Once qualified and having won Student of the Year at the institute, Culhane then joined Patrick Guildbaud proper, working in various roles under head chef Guillaume Lebrun.
Then in 2005, he had the unique opportunity of a placement with Tetsuya Wakuda at his eponymous restaurant in Sydney.
This was followed by a year spent on "a gastronomic adventure" around France including a stint at the then Michelin-starred Le Choiseul in the Loire Valley.
Culhane then moved to London, where he took up a role at the Queen's Club in West Kensington, working under head chef Colin Johnstone, before moving to BaxterStorey 15 months ago.
The predominant prize of the Roux Scholarship, and what sets it apart from all other competitions, is the opportunity for its winner to do a three-month stint at a three-Michelin-starred restaurant of choice from a rapidly expanding band of restaurants in Europe to the value of £5,000, courtesy of the Savoy Educational Trust.
However, in a break from tradition, last year's winner, Hrishikesh Desai, opted to go to Thomas Keller's the French Laundry in Napa Valley, California.

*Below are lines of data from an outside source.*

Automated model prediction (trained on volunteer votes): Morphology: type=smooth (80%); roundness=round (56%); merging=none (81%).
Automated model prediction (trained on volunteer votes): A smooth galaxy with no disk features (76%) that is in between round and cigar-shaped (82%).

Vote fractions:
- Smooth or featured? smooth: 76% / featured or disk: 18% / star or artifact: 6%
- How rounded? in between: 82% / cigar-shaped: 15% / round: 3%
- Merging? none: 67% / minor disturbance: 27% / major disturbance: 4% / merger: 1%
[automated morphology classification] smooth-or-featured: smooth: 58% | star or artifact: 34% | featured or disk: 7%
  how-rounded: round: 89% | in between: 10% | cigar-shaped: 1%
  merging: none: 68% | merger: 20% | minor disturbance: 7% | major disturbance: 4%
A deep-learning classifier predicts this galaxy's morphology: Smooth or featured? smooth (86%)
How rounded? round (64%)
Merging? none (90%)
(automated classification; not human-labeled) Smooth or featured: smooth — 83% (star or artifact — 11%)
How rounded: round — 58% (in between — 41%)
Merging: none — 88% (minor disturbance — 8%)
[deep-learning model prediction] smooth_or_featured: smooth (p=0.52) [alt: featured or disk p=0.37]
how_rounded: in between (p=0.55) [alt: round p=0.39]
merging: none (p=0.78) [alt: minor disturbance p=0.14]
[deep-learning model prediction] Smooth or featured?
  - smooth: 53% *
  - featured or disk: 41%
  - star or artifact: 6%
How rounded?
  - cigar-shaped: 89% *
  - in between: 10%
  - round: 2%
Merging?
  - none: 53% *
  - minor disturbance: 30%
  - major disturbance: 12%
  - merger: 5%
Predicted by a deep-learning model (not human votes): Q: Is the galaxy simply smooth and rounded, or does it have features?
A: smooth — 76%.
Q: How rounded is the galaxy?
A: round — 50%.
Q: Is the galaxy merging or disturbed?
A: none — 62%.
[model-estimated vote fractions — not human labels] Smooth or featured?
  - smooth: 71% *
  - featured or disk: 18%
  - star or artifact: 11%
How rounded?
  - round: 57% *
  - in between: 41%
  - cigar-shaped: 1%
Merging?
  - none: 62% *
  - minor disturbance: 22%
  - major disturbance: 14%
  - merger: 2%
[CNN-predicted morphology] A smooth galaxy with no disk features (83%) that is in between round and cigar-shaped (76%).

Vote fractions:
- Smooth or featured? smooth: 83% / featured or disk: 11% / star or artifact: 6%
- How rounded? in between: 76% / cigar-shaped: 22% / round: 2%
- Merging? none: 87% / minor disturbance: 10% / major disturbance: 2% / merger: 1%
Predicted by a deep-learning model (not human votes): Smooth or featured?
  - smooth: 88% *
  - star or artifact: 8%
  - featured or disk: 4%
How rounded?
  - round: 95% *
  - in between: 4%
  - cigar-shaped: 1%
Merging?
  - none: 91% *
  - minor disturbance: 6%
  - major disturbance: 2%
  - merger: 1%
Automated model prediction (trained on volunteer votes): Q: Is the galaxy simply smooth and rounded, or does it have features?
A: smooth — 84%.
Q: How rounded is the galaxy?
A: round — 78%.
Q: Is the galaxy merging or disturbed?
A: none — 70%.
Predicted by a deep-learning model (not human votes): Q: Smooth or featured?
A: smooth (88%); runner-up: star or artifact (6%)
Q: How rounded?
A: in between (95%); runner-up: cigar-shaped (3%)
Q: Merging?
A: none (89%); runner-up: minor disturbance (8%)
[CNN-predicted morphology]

Culhane, meanwhile, has suggested that he might like to be a little closer to home at the three-Michelin-starred Regis Marcon in St Bonnet-le-Froid, south of St Etienne.
"It has been a thought but I would like to sit down with the Roux brothers and get their advice on where would be best for me to go," he says.
In addition, Culhane wins a week's work experience in New York, with flights and accommodation provided courtesy of Restaurant Associates; a jeroboam of Gosset Grande Reserve, signed by all the judges; an expenses-paid trip to visit the wine cellars of Gosset at Epernay; a trip for two to visit the Caffe Musetti roasting factory in Milan with flights and a night's accommodation courtesy of L'Unico; a year's subscription to Caterer and Hotelkeeper; a set of Global knives to the value of £1,000; a five-piece engraved set from All-Clad; a Thermomix TM31 and a travel case worth more than £900.